La délivrance d'un permis respectant la procédure de consultation et le règlement d'urbanisme relève du pouvoir de l'administration, en manière telle que le titulaire du permis ne saurait être tenu pour responsable des manquements commis par elle.

L'article 159 de la Constitution est dénué d'incidence sur l'appréciation du caractère invincible de l'erreur induite par l'acte administratif illégal.

La présomption de connaissance de la loi ne permet pas d'affirmer que tout homme normalement raisonnable et prudent se serait aperçu des illégalités, imputables à l'administration, dont le permis était entaché.

L'arrêt ne constate pas que l'irrégularité soit telle que le demandeur aurait dû raisonnablement tenir l'acte pour inexistant.

Le moyen est fondé.

Il n'y a pas lieu d'examiner le second moyen, qui ne saurait entraîner une cassation sans renvoi.

PAR CES MOTIFS,

LA COUR

Casse l'arrêt attaqué ;

Ordonne que mention du présent arrêt sera faite en marge de l'arrêt cassé ;

Laisse les frais à charge de l'Etat ;

Renvoie la cause à la cour d'appel de Bruxelles.

Lesdits frais taxés à la somme de cent trente-neuf euros soixante-neuf centimes dus.

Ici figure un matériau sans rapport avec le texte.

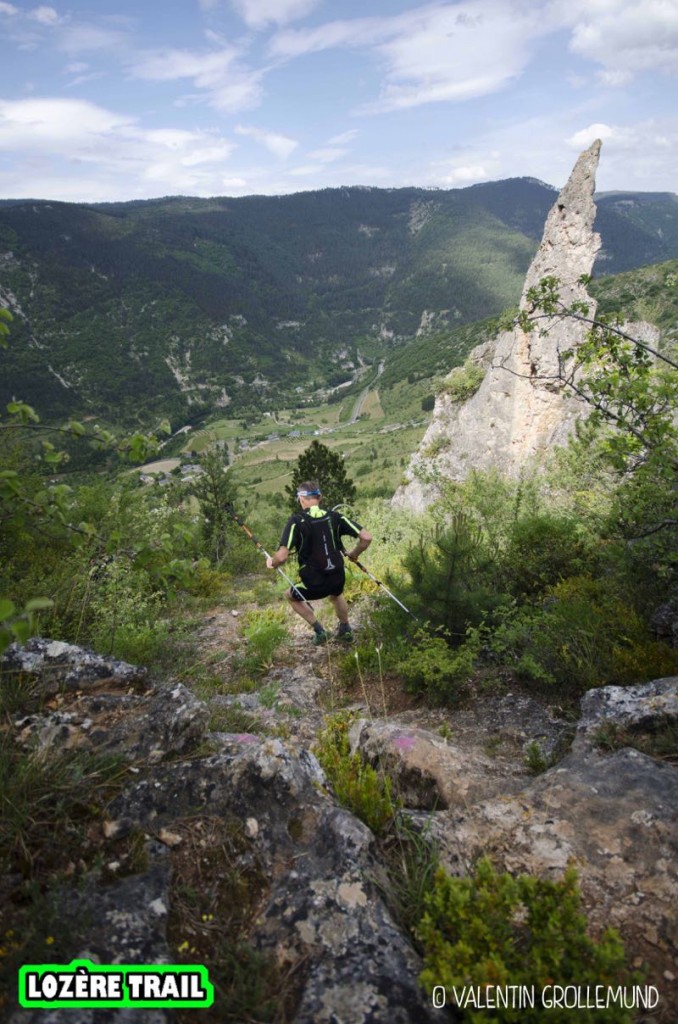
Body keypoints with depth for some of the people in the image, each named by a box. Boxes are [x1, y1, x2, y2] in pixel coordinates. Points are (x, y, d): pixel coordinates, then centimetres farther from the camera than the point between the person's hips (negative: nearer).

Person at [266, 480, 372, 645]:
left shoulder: (296, 521, -14)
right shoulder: (335, 516, -4)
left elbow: (282, 556, -21)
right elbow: (366, 538, -6)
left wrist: (272, 562, 2)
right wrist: (354, 554, 13)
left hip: (314, 584, -4)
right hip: (338, 580, 4)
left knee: (291, 596, 29)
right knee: (336, 594, 40)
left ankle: (319, 631, 21)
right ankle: (346, 630, 47)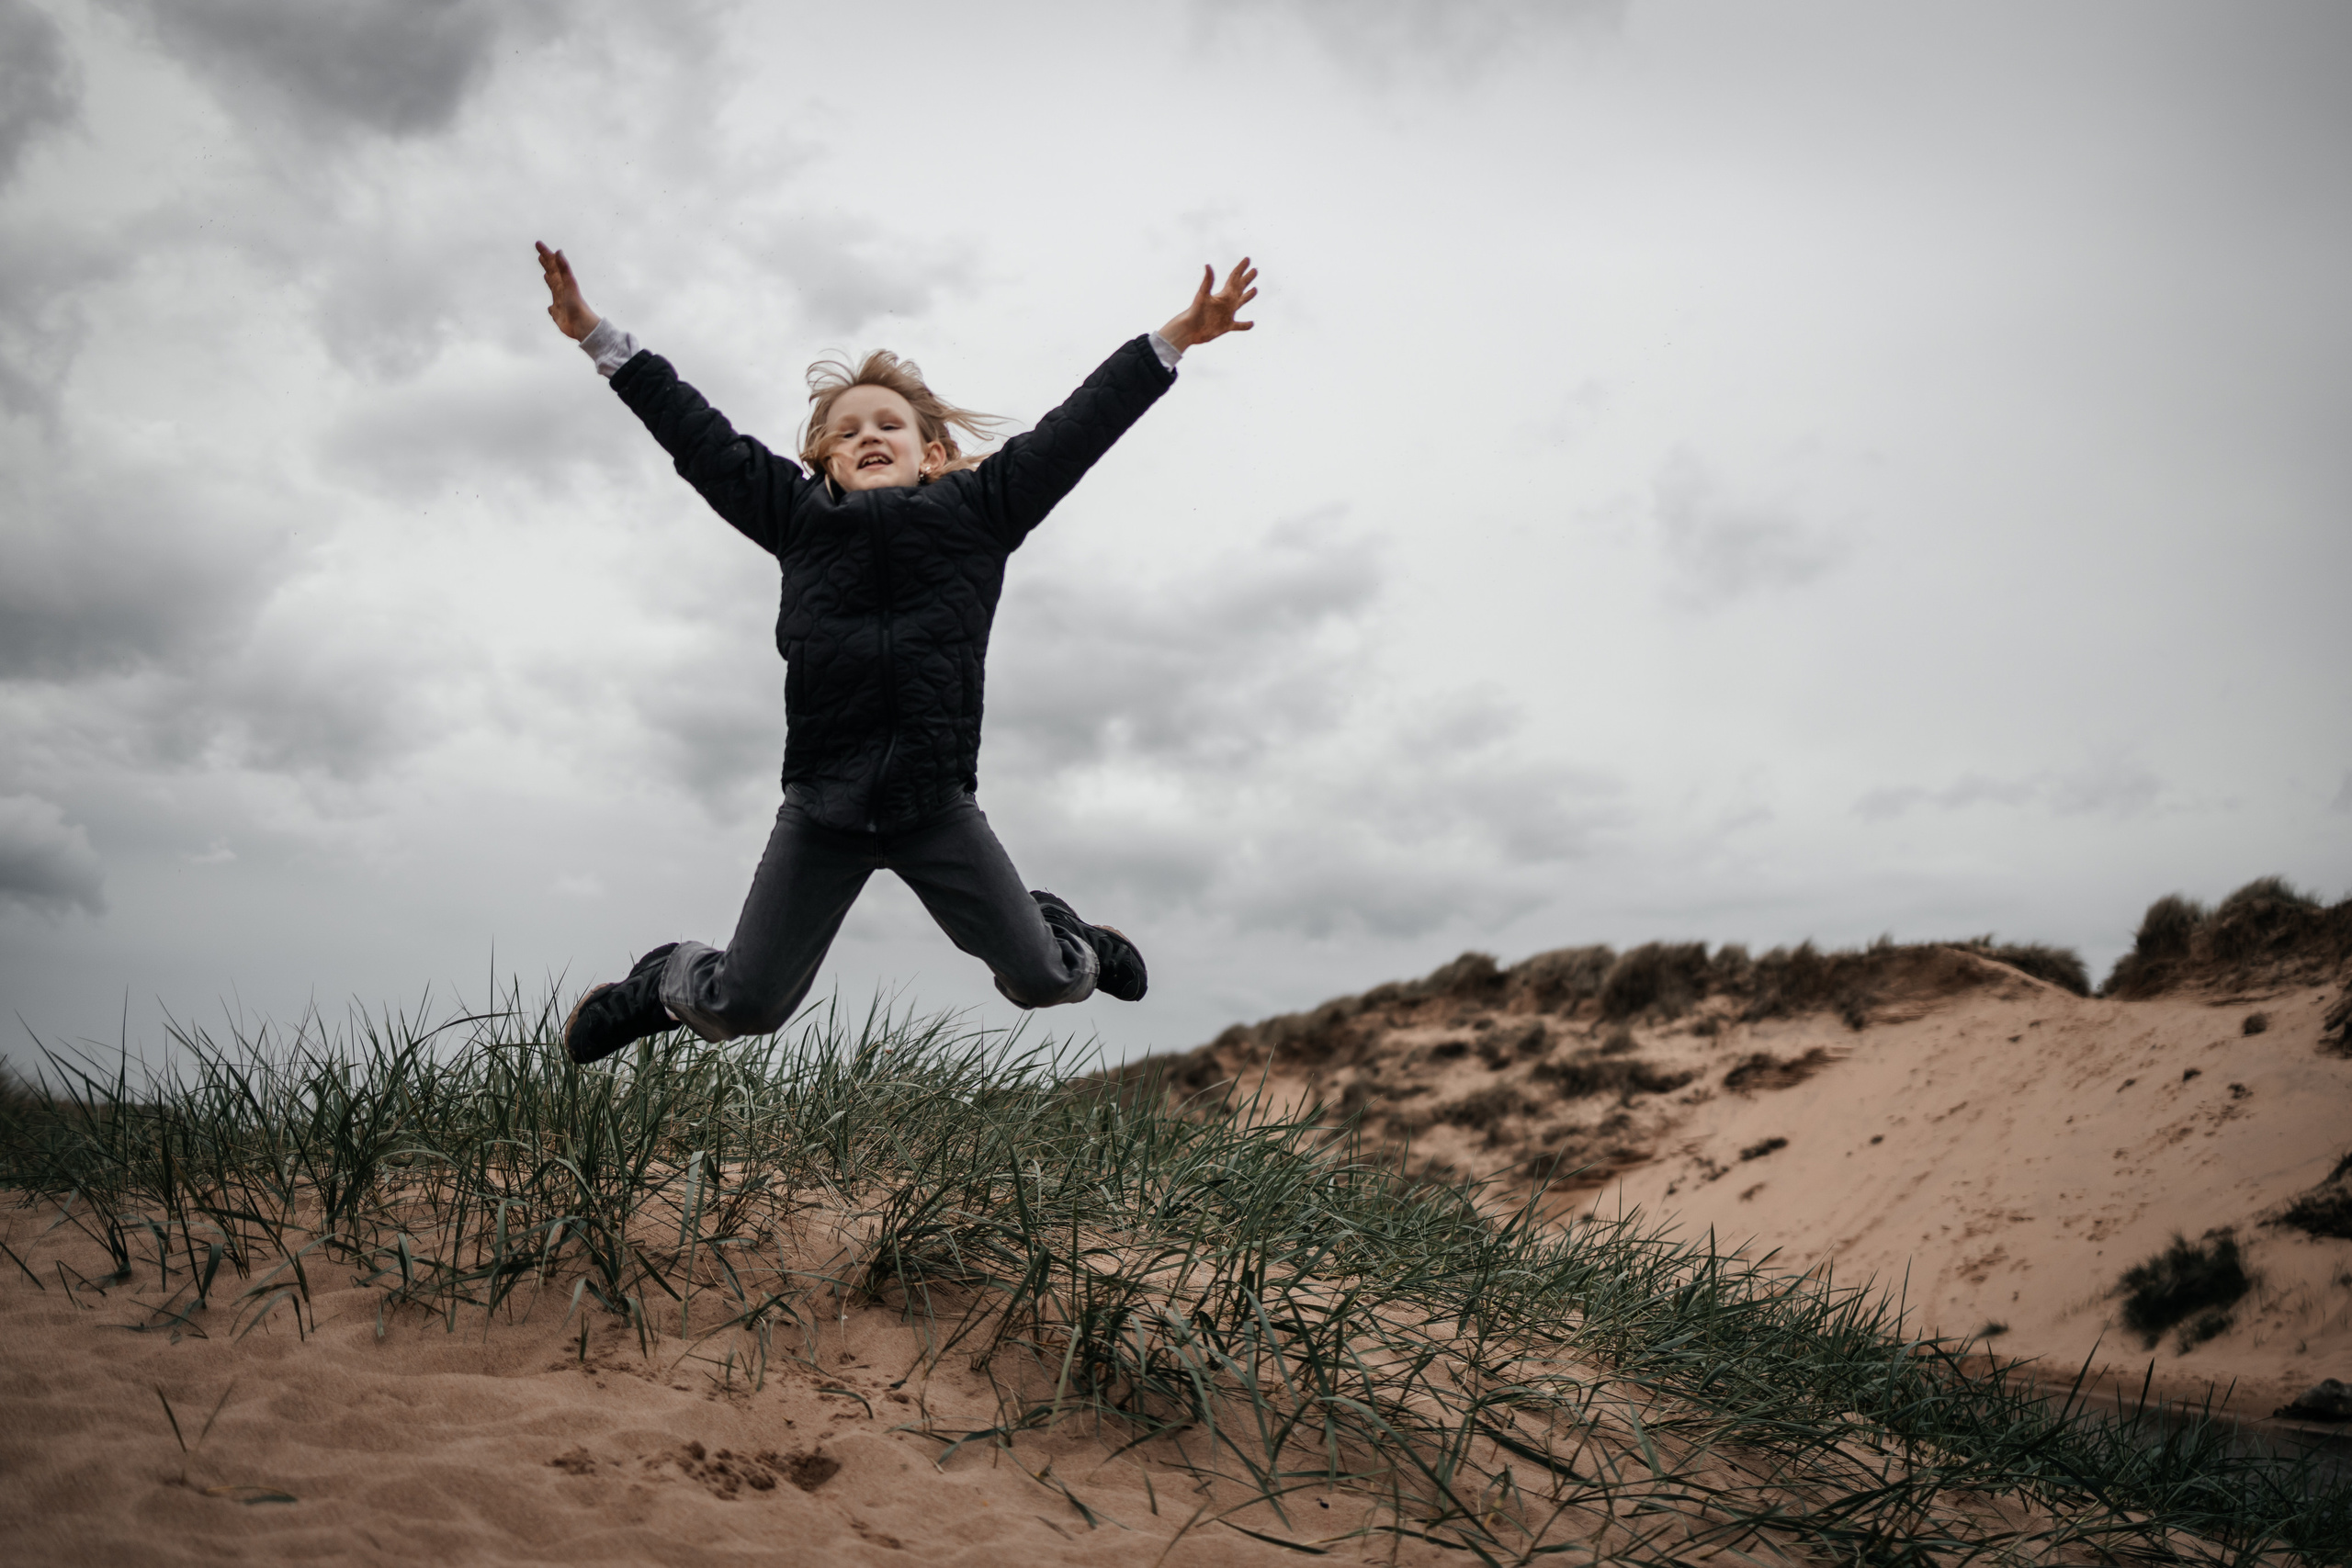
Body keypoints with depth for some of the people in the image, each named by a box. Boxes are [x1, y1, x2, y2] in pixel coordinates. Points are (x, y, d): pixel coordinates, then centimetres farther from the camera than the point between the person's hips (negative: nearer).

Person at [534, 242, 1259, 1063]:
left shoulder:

Ainsi jugé par la Cour de cassation, deuxième chambre, à Bruxelles, où siégeaient le chevalier Jean de Codt, président de section, président, Frédéric Close, président de section, Benoît Dejemeppe, Pierre Cornelis et Françoise Roggen, conseillers, et prononcé en audience publique du vingt-huit mars deux mille douze par le chevalier Jean de Codt, président de section, en présence de Damien Vandermeersch, avocat général, avec l'assistance de Fabienne Gobert, greffier.